Perhaps what offers this story a poignancy and intimacy is exactly what holds it back as well. The small stage and makeshift set transitions, during which the characters, for an all too brief moment, fumble about as they set up the stage for the next act. In these changes, they render themselves no longer as Faith, Hope or Lobengula–with their perfect African accents and dialects–but as stagehands from London. This break in character and flow for a play executed in such small quarters is maybe to be expected and can almost be forgiven — but the lack of crispness in the script expounds this to such an extent that you are left to wonder where an act ends and where it begins. Is this an interlude or is this part of the play? 
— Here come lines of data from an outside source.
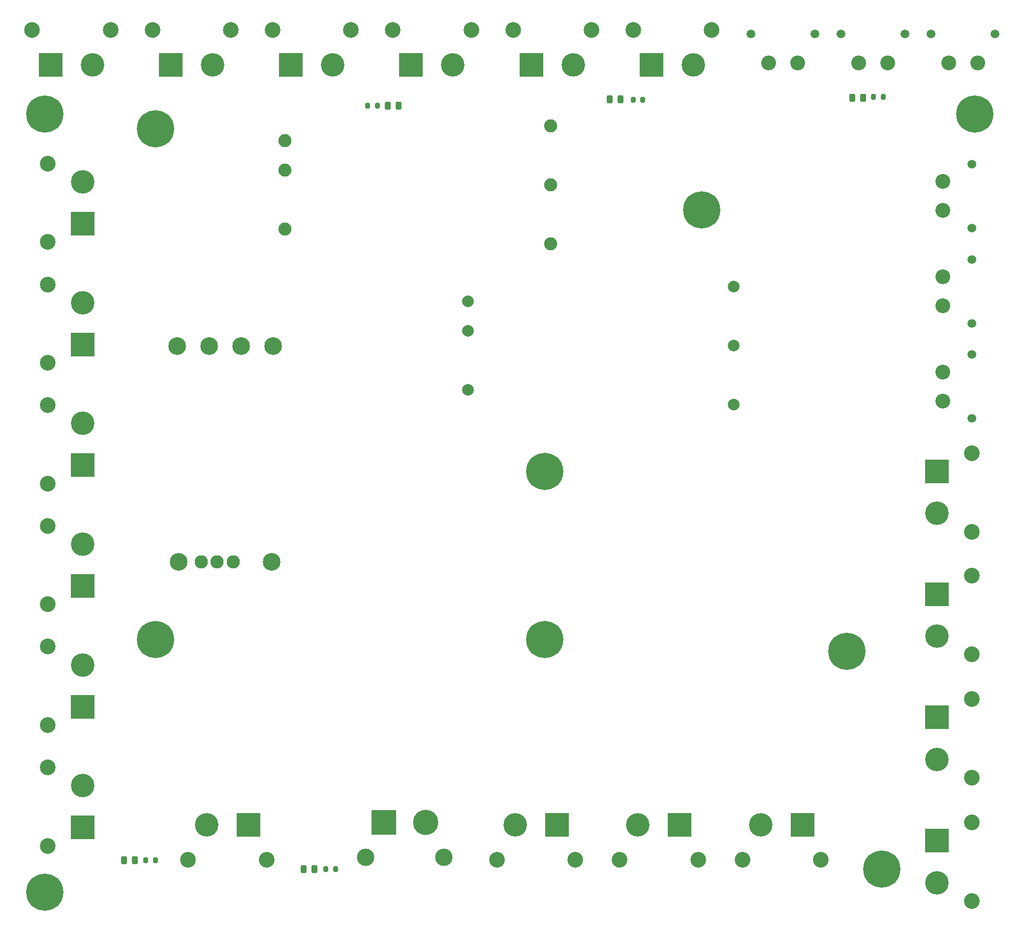
<source format=gbr>
%TF.GenerationSoftware,KiCad,Pcbnew,9.0.2*%
%TF.CreationDate,2025-07-22T14:00:08+09:00*%
%TF.ProjectId,Power_Distribution_Board,506f7765-725f-4446-9973-747269627574,rev?*%
%TF.SameCoordinates,Original*%
%TF.FileFunction,Soldermask,Top*%
%TF.FilePolarity,Negative*%
%FSLAX46Y46*%
G04 Gerber Fmt 4.6, Leading zero omitted, Abs format (unit mm)*
G04 Created by KiCad (PCBNEW 9.0.2) date 2025-07-22 14:00:08*
%MOMM*%
%LPD*%
G01*
G04 APERTURE LIST*
G04 Aperture macros list*
%AMRoundRect*
0 Rectangle with rounded corners*
0 $1 Rounding radius*
0 $2 $3 $4 $5 $6 $7 $8 $9 X,Y pos of 4 corners*
0 Add a 4 corners polygon primitive as box body*
4,1,4,$2,$3,$4,$5,$6,$7,$8,$9,$2,$3,0*
0 Add four circle primitives for the rounded corners*
1,1,$1+$1,$2,$3*
1,1,$1+$1,$4,$5*
1,1,$1+$1,$6,$7*
1,1,$1+$1,$8,$9*
0 Add four rect primitives between the rounded corners*
20,1,$1+$1,$2,$3,$4,$5,0*
20,1,$1+$1,$4,$5,$6,$7,0*
20,1,$1+$1,$6,$7,$8,$9,0*
20,1,$1+$1,$8,$9,$2,$3,0*%
G04 Aperture macros list end*
%ADD10C,6.400000*%
%ADD11RoundRect,0.200000X0.200000X0.275000X-0.200000X0.275000X-0.200000X-0.275000X0.200000X-0.275000X0*%
%ADD12RoundRect,0.243750X-0.243750X-0.456250X0.243750X-0.456250X0.243750X0.456250X-0.243750X0.456250X0*%
%ADD13R,4.050000X4.050000*%
%ADD14C,4.050000*%
%ADD15C,2.700000*%
%ADD16C,2.550000*%
%ADD17C,1.500000*%
%ADD18R,4.350000X4.350000*%
%ADD19C,4.350000*%
%ADD20C,3.000000*%
%ADD21RoundRect,0.200000X-0.200000X-0.275000X0.200000X-0.275000X0.200000X0.275000X-0.200000X0.275000X0*%
%ADD22RoundRect,0.243750X0.243750X0.456250X-0.243750X0.456250X-0.243750X-0.456250X0.243750X-0.456250X0*%
%ADD23C,2.000000*%
%ADD24C,2.250000*%
%ADD25C,3.045000*%
%ADD26C,2.280000*%
G04 APERTURE END LIST*
D10*
%TO.C,H9*%
X177000000Y-89000000D03*
%TD*%
D11*
%TO.C,R4*%
X165237499Y-70000000D03*
X166887499Y-70000000D03*
%TD*%
D12*
%TO.C,D4*%
X163020865Y-69916637D03*
X161145863Y-69916637D03*
%TD*%
D13*
%TO.C,J6*%
X64970000Y-64000000D03*
D14*
X72170000Y-64000000D03*
D15*
X61820000Y-58000000D03*
X75320000Y-58000000D03*
%TD*%
D13*
%TO.C,J24*%
X173225000Y-194925000D03*
D14*
X166025000Y-194925000D03*
D15*
X176375000Y-200925000D03*
X162875000Y-200925000D03*
%TD*%
D10*
%TO.C,H5*%
X150000000Y-134000000D03*
%TD*%
%TO.C,H6*%
X83000000Y-75000000D03*
%TD*%
D13*
%TO.C,J27*%
X127010000Y-64000000D03*
D14*
X134210000Y-64000000D03*
D15*
X123860000Y-58000000D03*
X137360000Y-58000000D03*
%TD*%
D13*
%TO.C,J13*%
X168370000Y-64000000D03*
D14*
X175570000Y-64000000D03*
D15*
X165220000Y-58000000D03*
X178720000Y-58000000D03*
%TD*%
D13*
%TO.C,J11*%
X99000000Y-194925000D03*
D14*
X91800000Y-194925000D03*
D15*
X102150000Y-200925000D03*
X88650000Y-200925000D03*
%TD*%
D16*
%TO.C,J19*%
X218500000Y-100500000D03*
X218500000Y-105500000D03*
D17*
X223500000Y-97500000D03*
X223500000Y-108500000D03*
%TD*%
D13*
%TO.C,J1*%
X70500000Y-153760000D03*
D14*
X70500000Y-146560000D03*
D15*
X64500000Y-156910000D03*
X64500000Y-143410000D03*
%TD*%
D10*
%TO.C,H7*%
X83000000Y-163000000D03*
%TD*%
D13*
%TO.C,J4*%
X152100000Y-194925000D03*
D14*
X144900000Y-194925000D03*
D15*
X155250000Y-200925000D03*
X141750000Y-200925000D03*
%TD*%
D11*
%TO.C,R2*%
X83000000Y-201000000D03*
X81350000Y-201000000D03*
%TD*%
D13*
%TO.C,J8*%
X70500000Y-112170001D03*
D14*
X70500000Y-104970001D03*
D15*
X64500000Y-115320001D03*
X64500000Y-101820001D03*
%TD*%
D13*
%TO.C,J7*%
X70500000Y-91375001D03*
D14*
X70500000Y-84175001D03*
D15*
X64500000Y-94525001D03*
X64500000Y-81025001D03*
%TD*%
D16*
%TO.C,J20*%
X218500000Y-116900000D03*
X218500000Y-121900000D03*
D17*
X223500000Y-113900000D03*
X223500000Y-124900000D03*
%TD*%
D10*
%TO.C,H3*%
X64000000Y-206500000D03*
%TD*%
D12*
%TO.C,D1*%
X108500000Y-202500000D03*
X110375002Y-202500000D03*
%TD*%
D10*
%TO.C,H4*%
X208000000Y-202500000D03*
%TD*%
D16*
%TO.C,J17*%
X219500000Y-63637500D03*
X224500000Y-63637500D03*
D17*
X216500000Y-58637500D03*
X227500000Y-58637500D03*
%TD*%
D16*
%TO.C,J16*%
X204000000Y-63637500D03*
X209000000Y-63637500D03*
D17*
X201000000Y-58637500D03*
X212000000Y-58637500D03*
%TD*%
D10*
%TO.C,H1*%
X224000000Y-72500000D03*
%TD*%
D13*
%TO.C,J10*%
X217500000Y-134050000D03*
D14*
X217500000Y-141250000D03*
D15*
X223500000Y-130900000D03*
X223500000Y-144400000D03*
%TD*%
D18*
%TO.C,PS1*%
X122300000Y-194500000D03*
D19*
X129500000Y-194500000D03*
D20*
X119150000Y-200500000D03*
X132650000Y-200500000D03*
%TD*%
D21*
%TO.C,R3*%
X119550001Y-71000000D03*
X121200001Y-71000000D03*
%TD*%
D13*
%TO.C,J14*%
X217500000Y-155150000D03*
D14*
X217500000Y-162350000D03*
D15*
X223500000Y-152000000D03*
X223500000Y-165500000D03*
%TD*%
D10*
%TO.C,H2*%
X64000000Y-72500000D03*
%TD*%
D11*
%TO.C,R5*%
X208212499Y-69500000D03*
X206562499Y-69500000D03*
%TD*%
D10*
%TO.C,H8*%
X150000000Y-163000000D03*
%TD*%
D12*
%TO.C,D2*%
X77624998Y-201000000D03*
X79500000Y-201000000D03*
%TD*%
D16*
%TO.C,J18*%
X218500000Y-84100000D03*
X218500000Y-89100000D03*
D17*
X223500000Y-81100000D03*
X223500000Y-92100000D03*
%TD*%
D22*
%TO.C,D3*%
X124875002Y-71000000D03*
X123000000Y-71000000D03*
%TD*%
D13*
%TO.C,J26*%
X106330000Y-64000000D03*
D14*
X113530000Y-64000000D03*
D15*
X103180000Y-58000000D03*
X116680000Y-58000000D03*
%TD*%
D13*
%TO.C,J2*%
X217500000Y-197650000D03*
D14*
X217500000Y-204850000D03*
D15*
X223500000Y-194500000D03*
X223500000Y-208000000D03*
%TD*%
D13*
%TO.C,J22*%
X70500000Y-174555000D03*
D14*
X70500000Y-167355000D03*
D15*
X64500000Y-177705000D03*
X64500000Y-164205000D03*
%TD*%
D11*
%TO.C,R1*%
X114000000Y-202500000D03*
X112350000Y-202500000D03*
%TD*%
D13*
%TO.C,J21*%
X194350000Y-194925000D03*
D14*
X187150000Y-194925000D03*
D15*
X197500000Y-200925000D03*
X184000000Y-200925000D03*
%TD*%
D13*
%TO.C,J23*%
X217500000Y-176400000D03*
D14*
X217500000Y-183600000D03*
D15*
X223500000Y-173250000D03*
X223500000Y-186750000D03*
%TD*%
D13*
%TO.C,J25*%
X85650000Y-64000000D03*
D14*
X92850000Y-64000000D03*
D15*
X82500000Y-58000000D03*
X96000000Y-58000000D03*
%TD*%
D12*
%TO.C,D5*%
X202887500Y-69675000D03*
X204762502Y-69675000D03*
%TD*%
D13*
%TO.C,J12*%
X147690000Y-64000000D03*
D14*
X154890000Y-64000000D03*
D15*
X144540000Y-58000000D03*
X158040000Y-58000000D03*
%TD*%
D16*
%TO.C,J15*%
X188500000Y-63637500D03*
X193500000Y-63637500D03*
D17*
X185500000Y-58637500D03*
X196500000Y-58637500D03*
%TD*%
D10*
%TO.C,H10*%
X202000000Y-165000000D03*
%TD*%
D13*
%TO.C,J9*%
X70500000Y-132965001D03*
D14*
X70500000Y-125765001D03*
D15*
X64500000Y-136115001D03*
X64500000Y-122615001D03*
%TD*%
D13*
%TO.C,J3*%
X70500000Y-195350000D03*
D14*
X70500000Y-188150000D03*
D15*
X64500000Y-198500000D03*
X64500000Y-185000000D03*
%TD*%
D23*
%TO.C,PS2*%
X136780000Y-104719999D03*
X136780000Y-109799999D03*
X136780000Y-119959999D03*
X182500000Y-102179999D03*
X182500000Y-112339999D03*
X182500000Y-122499999D03*
%TD*%
D24*
%TO.C,PS3*%
X105280000Y-77082500D03*
X105280000Y-82162500D03*
X105280000Y-92322500D03*
X151000000Y-94862500D03*
X151000000Y-84702500D03*
X151000000Y-74542500D03*
%TD*%
D25*
%TO.C,J5*%
X103000000Y-149600000D03*
X103250000Y-112400000D03*
D26*
X96380000Y-149600000D03*
D25*
X97750000Y-112400000D03*
D26*
X93620000Y-149600000D03*
D25*
X92250000Y-112400000D03*
D26*
X90870000Y-149600000D03*
D25*
X86750000Y-112400000D03*
X87000000Y-149600000D03*
%TD*%
M02*

</source>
Sitting outside the theatre hall reading the synopsis again, I was thrown back to an LBC radio sound bite from summer of 2020 featuring Labour MP David Lammy passionately trying to convince otherwise a well-spoken, educated, and articulate 'Englishwoman' who was claiming that he was not English but that he could be (he ‘was not’, but could be) British. Such events–vivid in our memory from that dreadful summer of 2020–underscore the immediacy and the potency of the subject matter being dealt with here. And unfortunately, that is one responsibility this play has certainly neglected by attempting too many plot lines and not fleshing them out enough.

In all earnest, this is 'bold and experimental' small theatre! And thus, along with it are all the tropes that one would expect and come to require of it. Go expecting that and only that and you won’t be disappointed. But, on the other hand, if you want a telling exposition of the intricacies of cultural and national identities in the 21st century, it is only all too well to skip Malindadzimu!